REFLEXÕES

Da “Boca do Monte” à cidade da Kiss

“Boca do Monte” é o apelido carinhoso dado à cidade de Santa Maria, localizada na região central do Rio Grande do Sul. A alcunha tem origens históricas e geográficas que remontam ao período colonial brasileiro, quando a área era atravessada por tropeiros que se reuniam em uma garganta estreita entre dois morros, que lembrava a forma de uma boca aberta. Com o tempo, a área em torno da garganta se transformou em uma cidade e o apelido permaneceu como uma lembrança do passado e uma forma de identidade e pertencimento à cidade.

A partir de janeiro de 2013, o incêndio da boate Kiss se tornou parte da história e da identidade da cidade, abalando e confrontando a relação de pertencimento entre a cidade e seus habitantes. Desde então, os assuntos relacionados ao incêndio endereçam-se quase que exclusivamente às pessoas envolvidas diretamente com o ocorrido.
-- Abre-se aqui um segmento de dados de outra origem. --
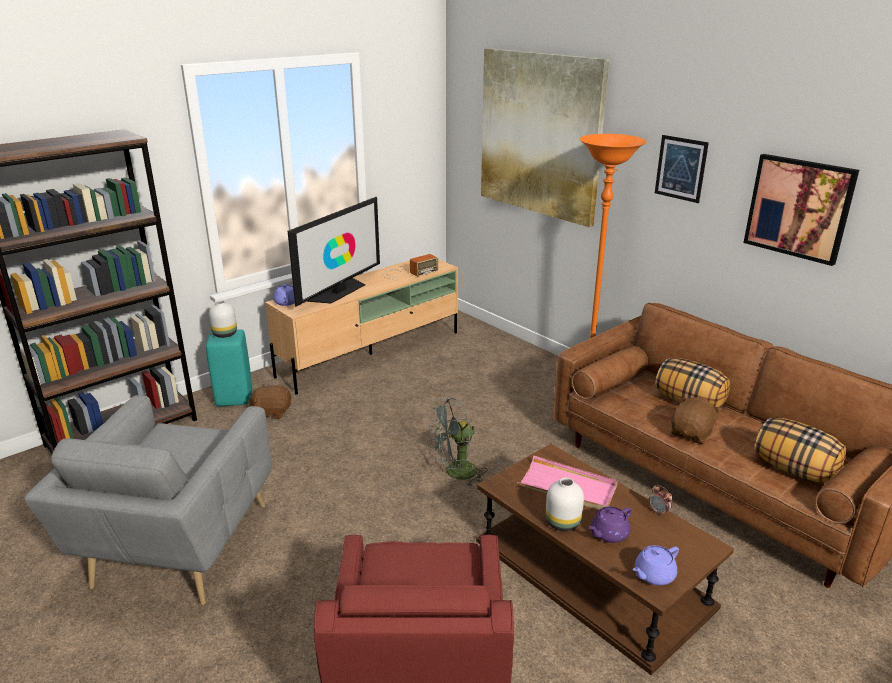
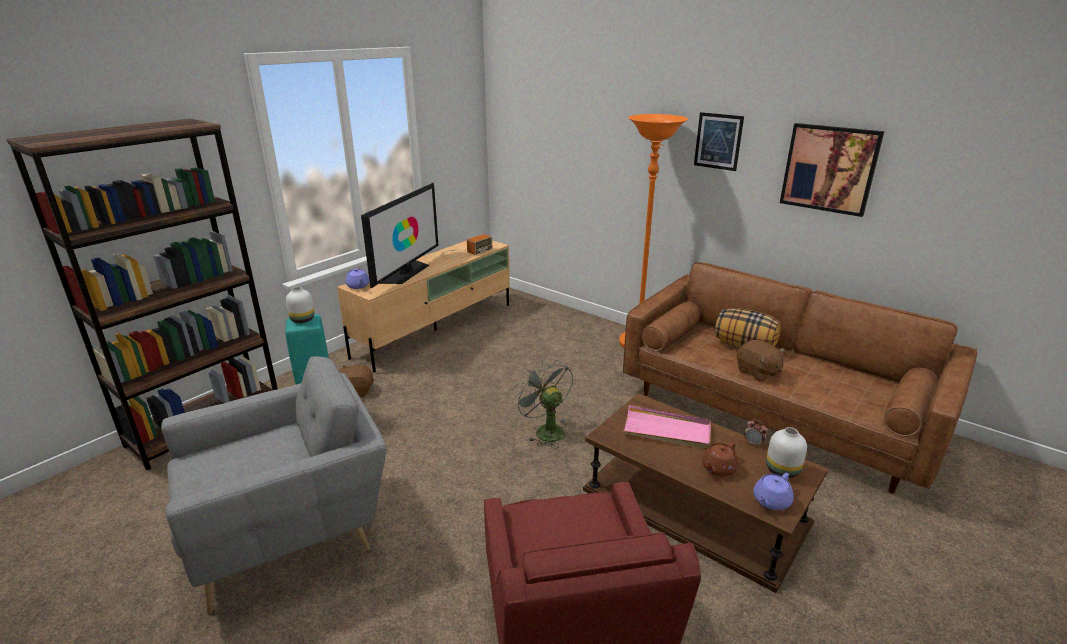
camera: 10 degrees left, 0 degrees up
grey armchair [24,395,272,606] -> grey armchair turned 120 degrees counterclockwise [161,356,386,615]
grey fan [427,398,488,486] -> grey fan turned 90 degrees clockwise [513,360,573,448]
picture [481,48,609,227] -> none
white vase [546,478,584,531] -> white vase moved to [766,427,807,478]
purple teapot [589,506,632,543] -> brown teapot [702,442,739,476]
brown plush toy [671,396,722,444] -> brown plush toy turned 120 degrees clockwise [737,340,785,382]
pillow [754,418,846,482] -> none

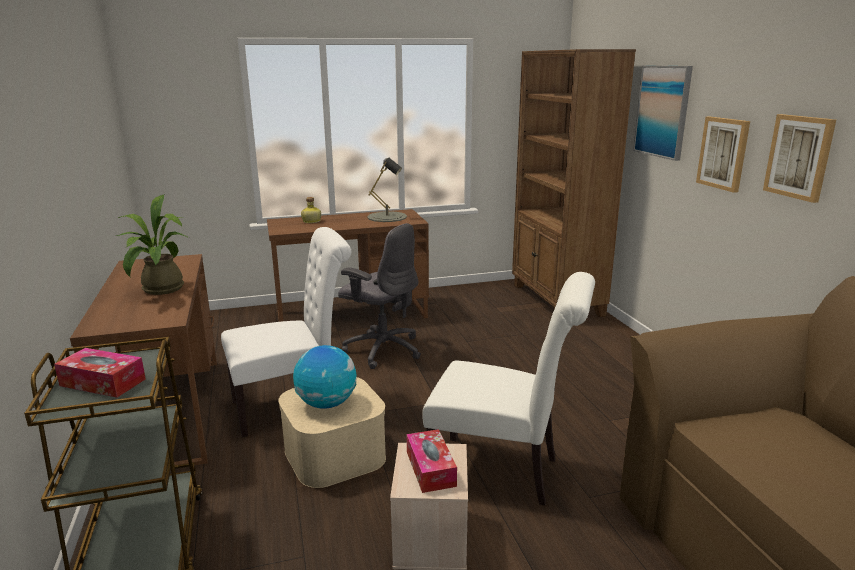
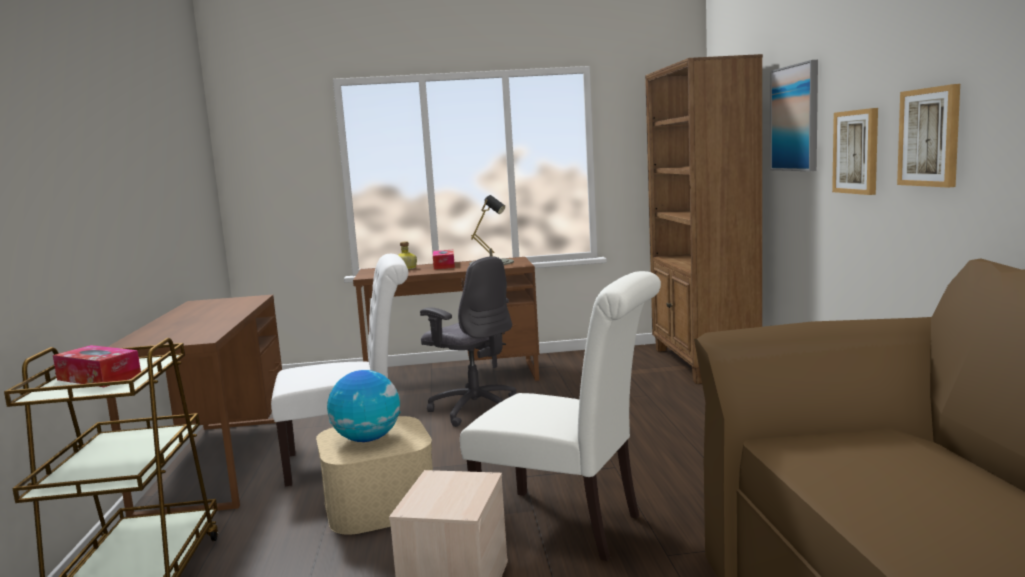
camera: 10 degrees right, 10 degrees down
potted plant [116,195,189,295] -> none
tissue box [407,429,457,493] -> tissue box moved to [433,250,455,269]

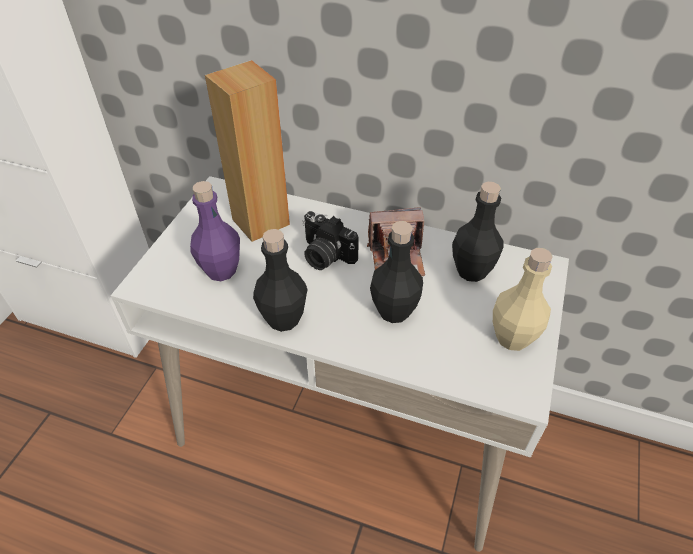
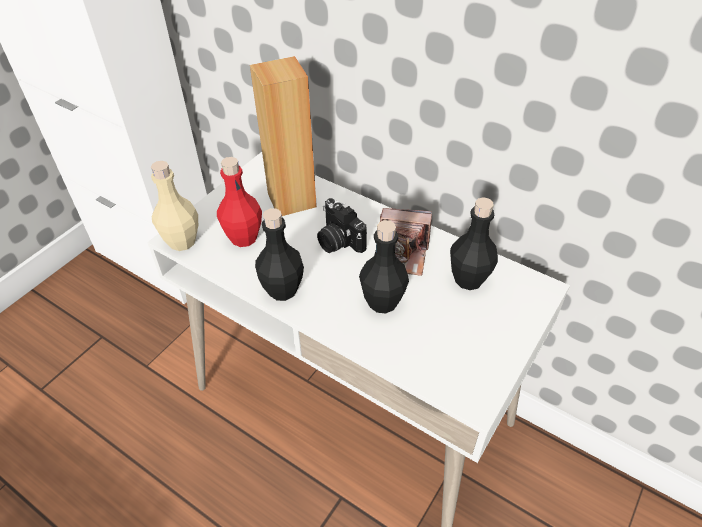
camera: 15 degrees right, 0 degrees up
purple bottle [190,181,240,281] -> red bottle [217,157,262,247]
beige bottle [493,248,553,351] -> beige bottle moved to [151,161,198,251]

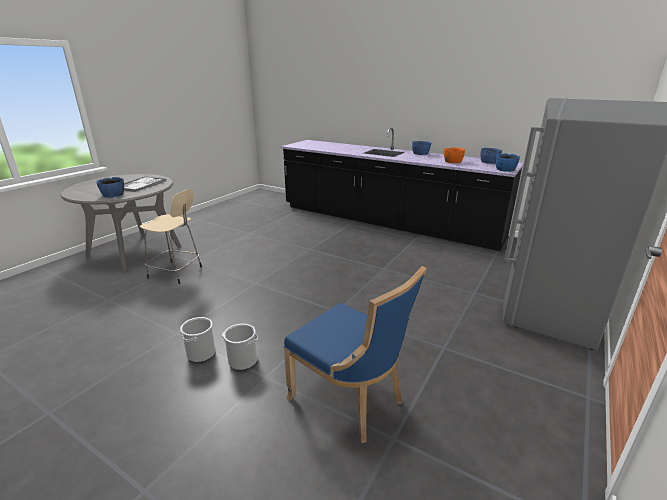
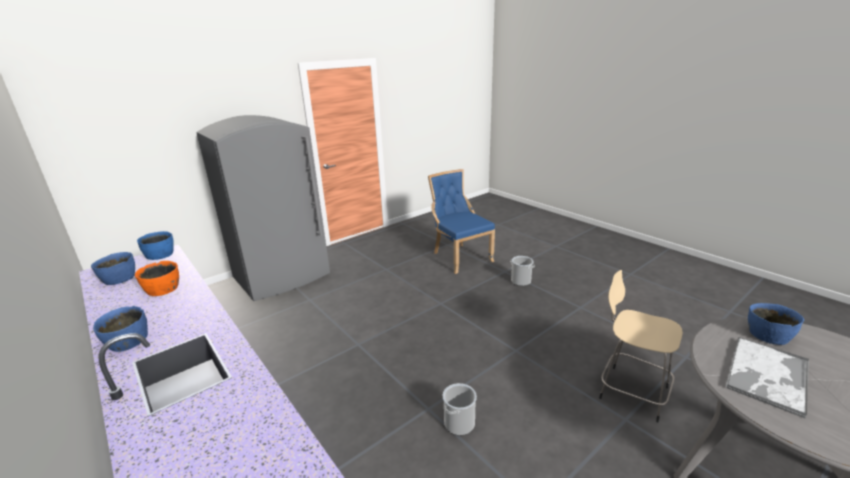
camera: 160 degrees left, 0 degrees up
bucket [180,317,216,362] -> bucket moved to [443,383,477,436]

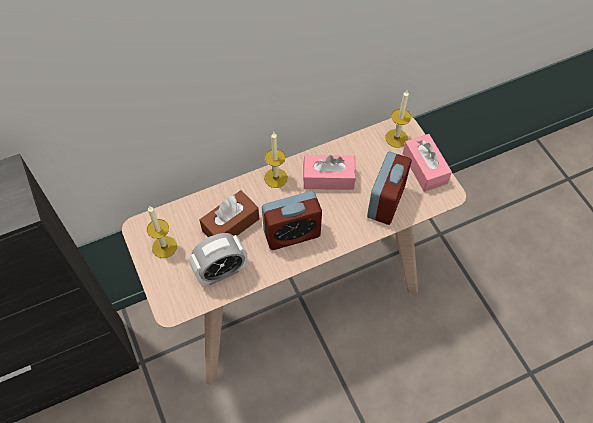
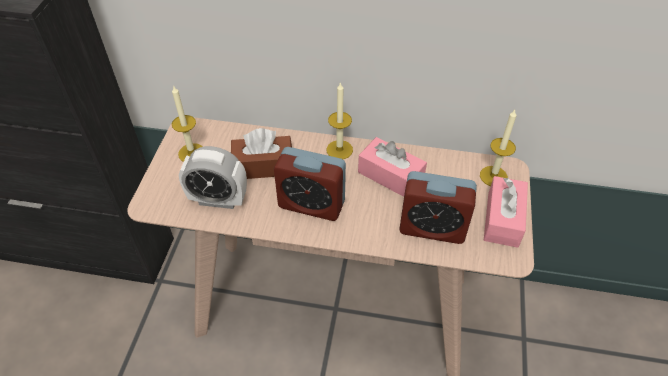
camera: 35 degrees right, 10 degrees down
alarm clock [367,152,412,225] -> alarm clock turned 45 degrees clockwise [399,171,477,244]

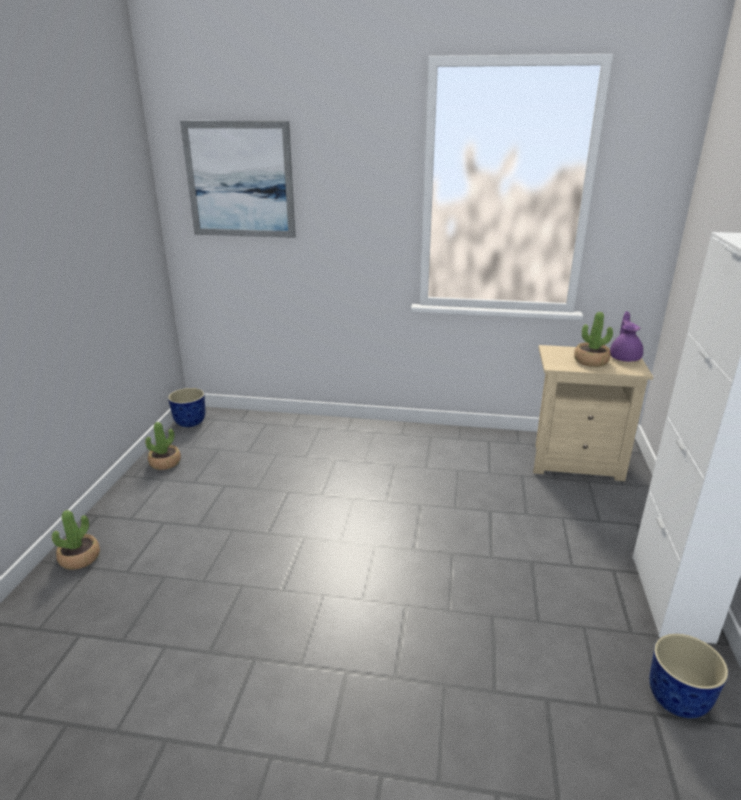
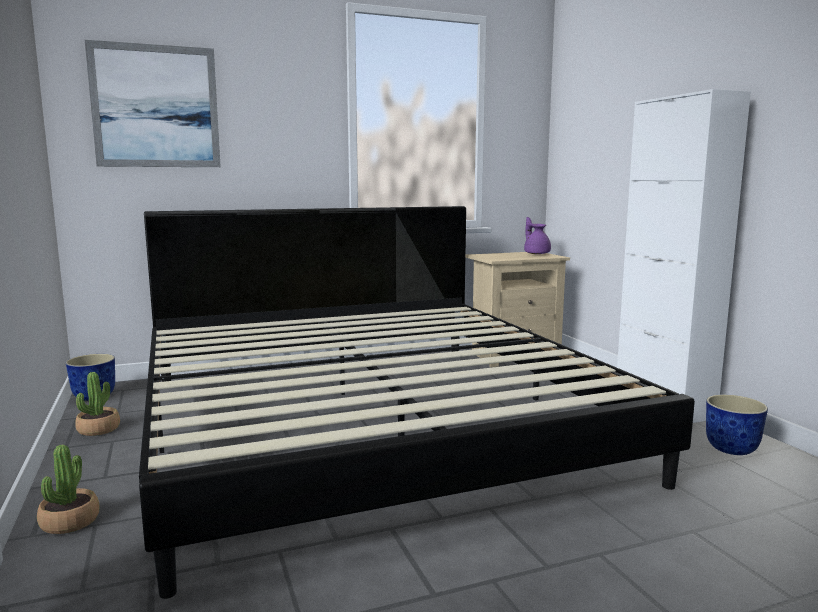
camera: 30 degrees left, 15 degrees down
potted plant [574,312,613,367] -> none
none -> bed [139,206,695,599]

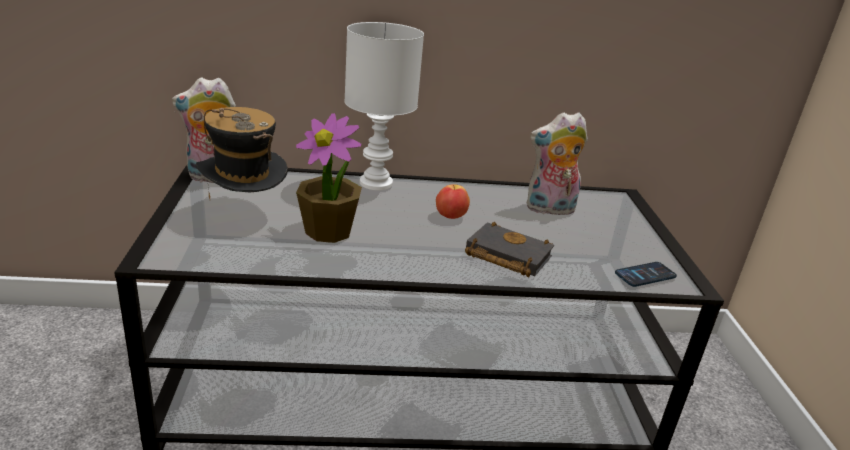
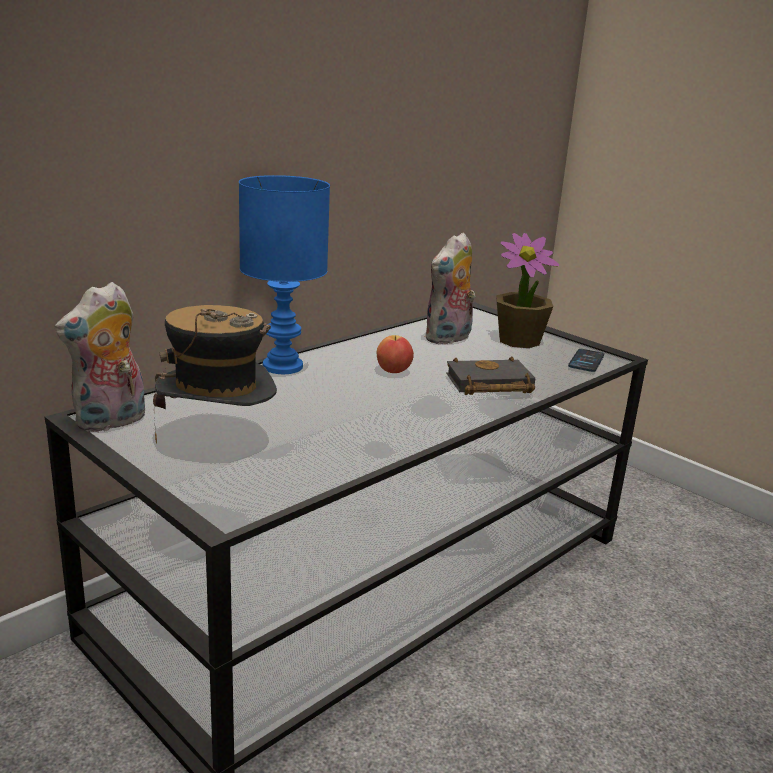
camera: 40 degrees left, 5 degrees down
potted plant [296,113,362,243] -> potted plant moved to [496,233,559,348]
white table lamp [344,22,424,190] -> blue table lamp [239,175,330,374]

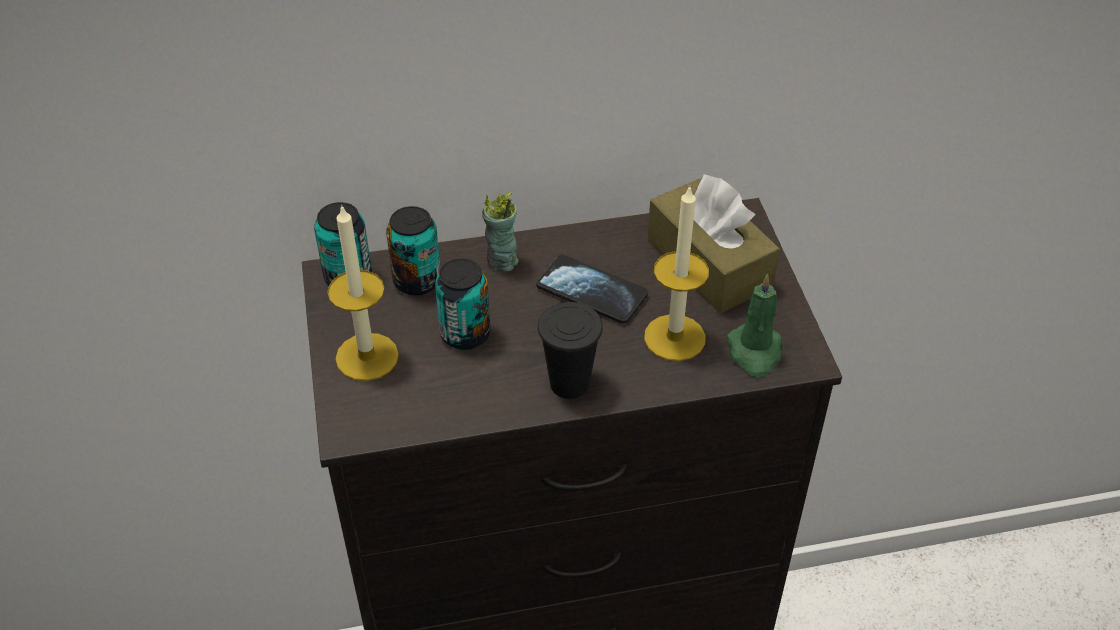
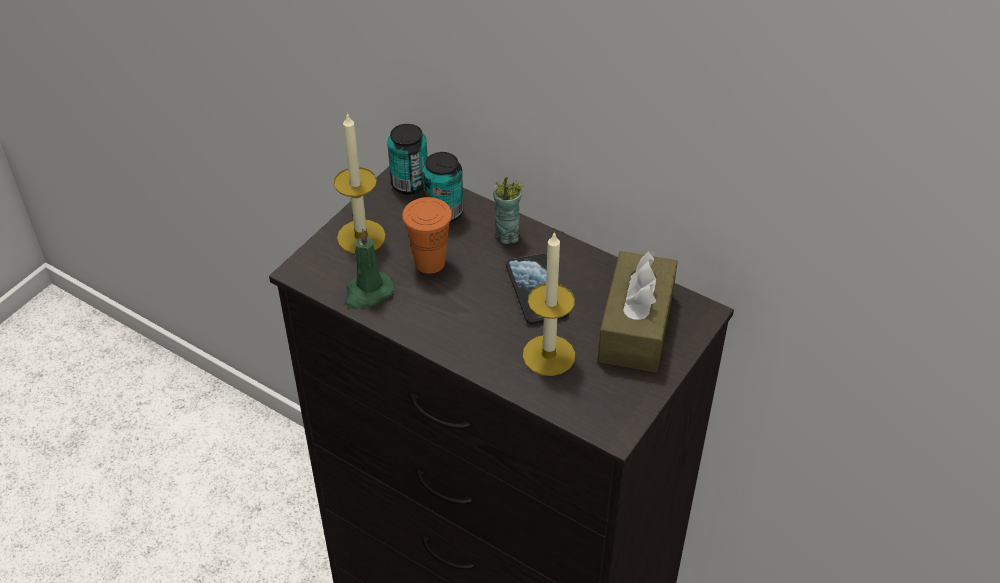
camera: 45 degrees right, 0 degrees up
can [435,258,490,350] -> orange cup [402,197,452,274]
black cup [538,302,603,399] -> none
green candle [727,273,782,377] -> green candle moved to [345,229,394,309]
Desde familiares, sobreviventes e alguns profissionais da saúde que resistem frente às tentativas de silenciamento e apagamento, em que parte da população argumenta que é hora de “deixar isso para trás” e “seguir em frente” e, ainda, que a cidade precisa se concentrar em outras questões, como o desenvolvimento econômico.

Na investigação sobre as causas do incêndio surgiu uma série de falhas e irregularidades, como a falta de fiscalização e de segurança em locais públicos e a corrupção, revelando, ainda, a cultura de negligência e irresponsabilidade que precisava ser confrontada. Os prejuízos causados à saúde mental, em decorrência da tragédia, são incalculáveis. A extensão dos horrores vividos naquela noite contribui para a criação de um “tabu” em relação ao tema Kiss, dificultando tanto a elaboração do trauma por cada indivíduo afetado quanto a consolidação de uma narrativa compartilhada sobre a tragédia, o que torna o processo ainda mais solitário. Assim, confrontar-se com a história é, de certo modo, inserir-se nos acontecimentos e ter que lidar com a dimensão do indescritível.

A indefinição da Justiça, com a falta de respostas, oferece severos riscos à transmissão das memórias. Ela oculta a história à sociedade e incumbe a seus militantes o dever de carregá-las consigo e de tentar, a seu modo, compartilhar suas vivências na busca por garantias de que tragédias evitáveis não voltem a ocorrer. A impunidade reforça a descrença e desesperança no Sistema de Justiça e na capacidade das instituições de responsabilizar as culpadas (os), contribuindo para uma cultura de negação e esquecimento, na qual as pessoas tentam suprimir o trauma e seguir em frente sem lidar adequadamente com as consequências da tragédia.

A luta incessante por justiça, protagonizada por familiares durante os últimos 10 anos, segue em busca das devidas responsabilizações, confrontando os agentes mantenedores da impunidade e buscando a reconciliação da cidade com sua própria história. A segurança e o bem-estar dos cidadãos devem ser sempre uma prioridade. E a tragédia da boate Kiss é uma lembrança dolorosa de que a negligência em relação a esses aspectos pode ter consequências devastadoras.

É importante lembrar que falar sobre a tragédia pode ser uma forma de ajudar na elaboração do luto e do trauma das pessoas afetadas pelo incêndio na boate Kiss. Ao compartilhar suas histórias, sentimentos e emoções, os afetados podem se sentir compreendidos e acolhidos por outras pessoas que passaram por situações semelhantes. Falar colabora para a construção de uma narrativa coletiva que permite que a memória daqueles que perderam suas vidas seja preservada. E que medidas preventivas sejam tomadas para evitar que uma tragédia semelhante aconteça novamente.

Com esse propósito, as diferentes ações em prol da memória e da justiça buscam oferecer ouvidos às diferentes maneiras com que a cidade tem se manifestado sobre a Kiss, convocando a “Boca do Monte” a reconhecer esse episódio para, então, poder falar sobre sua própria história.

Gabriel Rovadoschi Barros | CRP 07/29636
Psicólogo, sobrevivente do incêndio na boate Kiss, presidente da Associação dos Familiares de Vítimas e Sobreviventes da Tragédia de Santa Maria - AVTSM e integrante do GT Kiss do CRPRS.